What would happen if the Big Four became the Big Three?
Less competition among global auditing firms could mean higher costs for companies
- Arthur Andersen’s dissolution following the Enron scandal of the early 2000s reduced the number of large global accounting firms from five to four. Since then, Deloitte, Ernst & Young, KPMG, and PricewaterhouseCoopers have dominated the industry. A sudden exit by one of these Big Four could cost US clients of the disappearing firm $1.4 billion–$1.8 billion per year in lost “consumer surplus,” according to research by Chicago Booth’s Joseph Gerakos and Chad Syverson.
- The decline in consumer surplus reflects the value lost by a company forced to switch auditors, the drop in auditor options available to a company, and the value a company places on an extended relationship with its audit firm.

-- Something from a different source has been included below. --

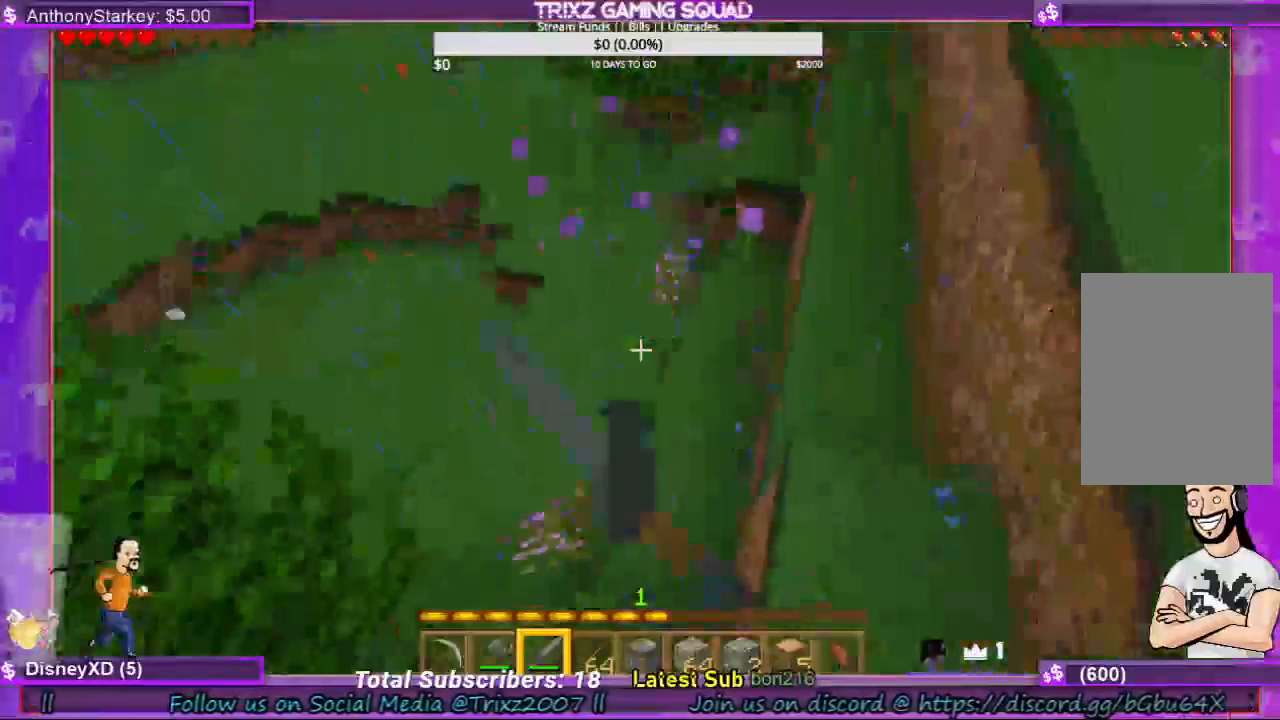
{"keys": ["w"], "mouse": ["left"], "events": [[100, "mouse_left", "down"], [200, "mouse_left", "up"], [300, "mouse_left", "down"], [333, "mouse_left", "up"], [433, "mouse_left", "down"]]}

- If smaller firms don’t fill the vacuum, reduced competition among the remaining large auditors would likely lead to higher fees that could add as much as $360 million–$580 million per year, depending on which Big Four firm goes down (see chart). This amount is substantial—total audit fees for public firms amounted to $11 billion in 2010.
- Companies could incur even higher costs if regulators were to force companies to rotate auditors. The researchers find that a mandatory rotation every 10 years could cost US firms approximately $2.4 billion per year in lost consumer surplus.